Ok here is whatI use first is a carter inline that has a cermic filter. the second is a wix inline those i always mount between the fuel pump and gas tank. the lastis the factory sintered bronze that mounts inside the carb at the fuel inlet. This i what works for me. watch one of those clear plastic filters when it is mounted between the pump &carb. the pulse of the fuel pressure will make it flex. Ive seen them rupture.
So what's the difference in the inline ones I posted and this one..... Besides people over tightening them and killing the threads. I've used these also, but sometimes they're too heavy for the span of the line.
My inclinations are to go for overkill on fuel filters after having, and seeing others have, problems with half ***ed fuel filters, and the inline plastic and cheap screw together gl*** ones were usually the culprit when there were problems. Although once when I had bought a new Holley 4bbl near the end of a racing season(dirt ovals) I installed it without discovering it had the sintered bronze filter slugs inside the fuel inlets. They dried out and varnished up over the off season and I had all sorts of fuel starvation problems till I found them! I used a large aircraft surplus filter with a cleanable SS screen that had both a cone and a cylinder shape combined for lots of filter surface area and capacity in my dirt cars due to the dirty conditions in the pits where you were refueling, etc. My hiboy has a trunk mounted tank with a large AFCO Racing SS screened cylindrical filter before the Carter elec. pump and afterwards is a frame mounted Fram Racing HP filter with a replaceable paper cartridge filter between the pump and pressure regulator, then on to carbs. Any filter using a paper or cellulose filter element should be on the pressure side of the fuel pump, as the paper particles can be ****ed into the rest of the fuel system if they are on the suction side of the pump and for some reason the filter element breaks down and disintergrates.

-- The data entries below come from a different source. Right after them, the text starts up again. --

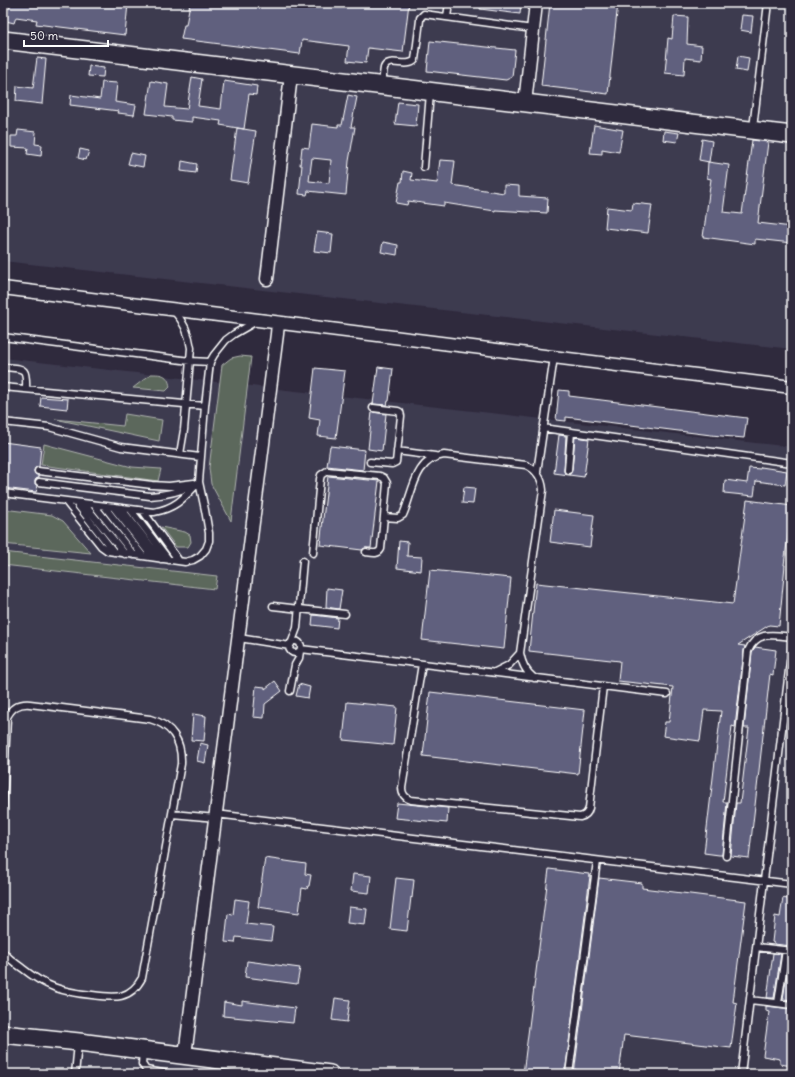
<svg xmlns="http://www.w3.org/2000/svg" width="795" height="1077" font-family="Delius,sans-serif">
<rect width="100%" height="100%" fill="#2f2a3d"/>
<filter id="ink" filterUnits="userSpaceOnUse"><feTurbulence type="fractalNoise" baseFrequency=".025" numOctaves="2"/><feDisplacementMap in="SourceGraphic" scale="8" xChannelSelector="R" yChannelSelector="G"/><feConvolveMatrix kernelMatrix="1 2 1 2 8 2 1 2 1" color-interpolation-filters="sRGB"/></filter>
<g filter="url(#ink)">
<path fill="#3e3a50" d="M 3,3 L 792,3 L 792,349 L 3,261 Z
M 3,358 L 792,447 L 792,1074 L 3,1074 Z"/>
<path fill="#5c675c" stroke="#aeb3ae" d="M 240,356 L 251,357 L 231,521 L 211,484 L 209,468 L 222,365 L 231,358 Z
M 151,374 C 162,374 168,374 170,387 L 166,391 L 133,388 Z
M 125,414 L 162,420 L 159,441 L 55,419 L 123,426 Z
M 44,444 L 132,467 L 161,469 L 158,481 L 41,465 Z
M 3,509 L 52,515 L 63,521 L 91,553 L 3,544 Z
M 161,527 L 185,532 L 190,535 L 191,542 L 188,547 L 176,547 Z
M 3,552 L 217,576 L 215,589 L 3,565 Z"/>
<path fill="#60607e" stroke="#fff" fill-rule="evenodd" d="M 9,3 L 128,3 L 125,35 L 36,24 L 37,20 L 16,17 L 14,23 L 6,21 Z
M 190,3 L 409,3 L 403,52 L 368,48 L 366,63 L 347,61 L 349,46 L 302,40 L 300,54 L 181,39 L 184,25 L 186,25 Z
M 481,3 L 521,3 L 520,14 L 480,9 Z
M 550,3 L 618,3 L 608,94 L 541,86 Z
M 742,15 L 753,16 L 751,32 L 740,30 Z
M 674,16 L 688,17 L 687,44 L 702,46 L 701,60 L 685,58 L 684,75 L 665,73 L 668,38 L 672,39 Z
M 430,41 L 515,50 L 512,77 L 506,80 L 427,71 Z
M 738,56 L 749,58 L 747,72 L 736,70 Z
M 37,58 L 46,59 L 42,104 L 16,101 L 17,86 L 33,88 Z
M 89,66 L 104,68 L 103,77 L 88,76 Z
M 192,77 L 202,79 L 198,106 L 221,109 L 224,81 L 257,86 L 256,95 L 249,94 L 244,129 L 220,125 L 221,121 L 192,117 L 192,122 L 172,120 L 172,117 L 146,114 L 151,81 L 168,84 L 165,107 L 187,109 Z
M 102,82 L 117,83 L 115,102 L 136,105 L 134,115 L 118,113 L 119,111 L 70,105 L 71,95 L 100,99 Z
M 348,95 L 357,97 L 351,127 L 355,127 L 349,161 L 346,195 L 308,191 L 307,195 L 299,194 L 302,165 L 300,165 L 302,147 L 309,148 L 312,124 L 338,127 L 338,125 L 342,125 ZM 312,158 L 331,160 L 329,183 L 309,181 Z
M 398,102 L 418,104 L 416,126 L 395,124 Z
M 594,125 L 623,130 L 619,152 L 602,149 L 602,154 L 590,153 Z
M 237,128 L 256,131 L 248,183 L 230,180 Z
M 18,130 L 36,132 L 35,144 L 42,145 L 41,156 L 27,154 L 28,148 L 11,147 L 11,136 L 17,136 Z
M 664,131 L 679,133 L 677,142 L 663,140 Z
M 702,139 L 712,141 L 709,162 L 699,160 Z
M 752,140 L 768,142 L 758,223 L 792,227 L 792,243 L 755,239 L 755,244 L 703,237 L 711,179 L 707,178 L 708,162 L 729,165 L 723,212 L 742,214 Z
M 80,149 L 89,151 L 86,160 L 78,158 Z
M 131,153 L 145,156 L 143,167 L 128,164 Z
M 440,160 L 455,161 L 452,185 L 504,193 L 504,185 L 519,186 L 519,196 L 548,198 L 547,213 L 495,210 L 495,211 L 444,203 L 444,206 L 408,201 L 407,205 L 396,203 L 400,182 L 402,182 L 403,171 L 412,173 L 411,180 L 437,183 Z
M 182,161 L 197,164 L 196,173 L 181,171 Z
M 633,203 L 652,205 L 648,233 L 605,228 L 607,207 L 632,210 Z
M 317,232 L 333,234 L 331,253 L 314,251 Z
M 383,242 L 398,245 L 397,255 L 381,252 Z
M 378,367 L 393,369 L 389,401 L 388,401 L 387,405 L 373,404 Z
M 315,368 L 345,371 L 336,438 L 318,436 L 320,420 L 309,418 Z
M 559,390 L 569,391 L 569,396 L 747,418 L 744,438 L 711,435 L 566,417 L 566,421 L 556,420 Z
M 41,397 L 68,399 L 67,409 L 40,406 Z
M 372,412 L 386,414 L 382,451 L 368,449 Z
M 559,435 L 566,436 L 564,470 L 564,472 L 567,474 L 570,474 L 572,470 L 575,437 L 589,439 L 584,477 L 554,473 Z
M 3,442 L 41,447 L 39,467 L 35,468 L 34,471 L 35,474 L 39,476 L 39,478 L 36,479 L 35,481 L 35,484 L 38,486 L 36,492 L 3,488 Z
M 330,446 L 365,450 L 363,470 L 327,466 Z
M 761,467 L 787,471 L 785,485 L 756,481 L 754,496 L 724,493 L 725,480 L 747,483 L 749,468 L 760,469 Z
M 328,476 L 379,481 L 371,548 L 365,548 L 362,550 L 320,545 Z
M 464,487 L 475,488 L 473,504 L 462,503 Z
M 747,500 L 792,506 L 784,565 L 785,565 L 779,626 L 769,625 L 738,645 L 745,646 L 744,651 L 735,727 L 732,726 L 723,802 L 727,802 L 722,855 L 719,855 L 704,853 L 721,711 L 704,710 L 700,741 L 663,736 L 665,722 L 669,722 L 673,687 L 618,681 L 620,661 L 529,651 L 536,583 L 733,604 Z
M 554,510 L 594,515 L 590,547 L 550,542 Z
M 399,541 L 408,542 L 407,556 L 422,557 L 421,571 L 397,568 Z
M 430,570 L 511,578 L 504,649 L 422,640 Z
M 327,588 L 342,590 L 339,609 L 326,607 Z
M 313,615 L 338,618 L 337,628 L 312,625 Z
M 755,647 L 776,650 L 773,675 L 770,674 L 749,858 L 731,856 L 736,803 L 740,803 L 749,728 L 744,728 L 752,652 Z
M 275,681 L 282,691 L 265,704 L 264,718 L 253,717 L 256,686 L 265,687 L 265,689 Z
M 299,684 L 310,687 L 308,698 L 296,696 Z
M 430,692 L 585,710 L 578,774 L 423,756 Z
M 347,702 L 397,707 L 393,745 L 343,740 Z
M 193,714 L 206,716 L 204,741 L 191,740 Z
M 200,743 L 208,745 L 205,763 L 197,761 Z
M 397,803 L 448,808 L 447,823 L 395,818 Z
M 265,858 L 306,864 L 305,874 L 311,875 L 309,886 L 308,886 L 307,889 L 302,888 L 299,913 L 258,907 Z
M 549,869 L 589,874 L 589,876 L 590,876 L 565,1074 L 523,1074 Z
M 353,874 L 371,876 L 369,893 L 351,891 Z
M 396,878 L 414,880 L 412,898 L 411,897 L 407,931 L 390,929 Z
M 599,878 L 642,883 L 642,888 L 746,901 L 733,1002 L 737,1003 L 731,1048 L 624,1035 L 619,1074 L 574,1074 Z
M 783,898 L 792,900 L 792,946 L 774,944 L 774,943 L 772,942 L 775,916 L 780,917 Z
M 235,899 L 249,901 L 246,924 L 273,927 L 271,941 L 236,937 L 235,943 L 225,942 L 228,914 L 233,915 Z
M 349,907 L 367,909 L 365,925 L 347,923 Z
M 773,953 L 781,954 L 774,998 L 767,998 Z
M 790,955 L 790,957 L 792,957 L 792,1000 L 783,999 Z
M 247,961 L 300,968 L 297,984 L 245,977 Z
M 335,998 L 350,1000 L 347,1022 L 332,1020 Z
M 242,1001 L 295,1008 L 293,1023 L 223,1016 L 224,1002 L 242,1005 Z
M 766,1006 L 792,1009 L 792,1066 L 780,1064 L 780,1059 L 763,1056 L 769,1012 L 766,1011 Z"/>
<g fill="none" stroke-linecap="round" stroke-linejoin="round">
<g stroke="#fff" stroke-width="9">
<path id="service" d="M 447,17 L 449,3
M 382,84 C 383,79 383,73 384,68 C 388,56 407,69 415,60 L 420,20 L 420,18 L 424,14 L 533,29
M 753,128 L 768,3
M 424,167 L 430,93
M 174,311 C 184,322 189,333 191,348 L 184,430 L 180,454
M 3,337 L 190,361 L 210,362
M 3,367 C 24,369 27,366 26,389
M 3,387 L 205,406
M 3,422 L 49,427 L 121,447 L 200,457
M 543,428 L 792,463
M 397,451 L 435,456
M 370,462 L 392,464 L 396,462 L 401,416 L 400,412 L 398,411 L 373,408
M 568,470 L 571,432
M 38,471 L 152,485 L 169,486 L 194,483
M 537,472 L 554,357
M 39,482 L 150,496 C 166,495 179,492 194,485
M 3,493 L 154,512 C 176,508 184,498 199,482
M 66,502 L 101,546 L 108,551 L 185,562 L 193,560 L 200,556 L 206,549 L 209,541 L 209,533 L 205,510 L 199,482 L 205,406 L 210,362 L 214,355 L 226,340 L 234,334 L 255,322
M 76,503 L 114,552
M 84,504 L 125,554
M 94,505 L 134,555
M 104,506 L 143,556
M 113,507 L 152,557
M 121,508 L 161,559
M 130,509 L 169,560
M 143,511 L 179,561
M 384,517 L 398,518 L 403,515 C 413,493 414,459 444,455 L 526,465 C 537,470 542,478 543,490 L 520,653 C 522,663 525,671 534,678
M 313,553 L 320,479 L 321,475 L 327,471 L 380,476 L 384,478 L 387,483 L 381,549 C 378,555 372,553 366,552
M 273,606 L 345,614
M 239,638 L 290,646
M289 647a6 6 0 1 1 12 0a6 6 0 1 1-12 0Z
M 291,644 L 297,628 L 303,561
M 301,649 L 667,694
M 422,664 L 402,788 C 402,794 405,798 411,800 L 580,817 C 585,816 588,813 589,808 L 603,686
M 495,672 L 509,665 L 520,653
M 290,691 L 295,665 L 299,658 L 300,651
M 3,808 L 7,717 C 12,707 19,703 30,704 L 150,719 C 172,725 182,741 181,764 L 142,978 C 130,1000 115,998 92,995 C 62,992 46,987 22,968 C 15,963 8,958 3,952
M 172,814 L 216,818
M 216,814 L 792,884
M 726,856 L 748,651 C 757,630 774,635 792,637
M 756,947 L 792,951
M 750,1000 L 792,1005
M 778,1003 L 786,950
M 143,1052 L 142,1064 L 146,1070 L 168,1074
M 75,1074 L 78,1044
M 569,1074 L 597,861
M 741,1074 L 792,645"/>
</g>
<g stroke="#fff" stroke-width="15">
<path id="minor" d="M 525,103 L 536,3
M 267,279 L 291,75
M 3,288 L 792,387
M 185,1055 L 277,334 L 278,323"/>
</g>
<g stroke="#fff" stroke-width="20">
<path id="secondary" d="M 3,40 L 792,135
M 3,1034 L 79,1042 L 330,1074"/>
</g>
<use href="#service" stroke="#2f2a3d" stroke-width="6"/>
<use href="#minor" stroke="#2f2a3d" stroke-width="12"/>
<use href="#secondary" stroke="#2f2a3d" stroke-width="17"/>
</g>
</g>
<rect width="795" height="1077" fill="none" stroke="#2f2a3d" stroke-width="16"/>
<rect x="8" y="8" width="779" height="1061" fill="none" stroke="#fff" stroke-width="1.5" filter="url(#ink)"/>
<path d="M24 40v6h84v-6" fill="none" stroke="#ffffff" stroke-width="2"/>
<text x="30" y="40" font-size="12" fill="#ffffff" stroke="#2f2a3d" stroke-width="3" paint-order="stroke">50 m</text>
</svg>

That filter wasn't made to be used inline in the middle of a span of rubber fuel line, it was intended to be rigidly mounted to the carburetor float bowl inlet using a pipe ******.
Curious as to how a careless move by a self-promoted expert could actually slice its own O'Ring upon tightening. Next move was to dub himself "MISTER GASKET"...
The difference is that carter is a high quality part made back in the day here in the USA. Its not imported junk. And i still dont mount it between the fuel pump and carb.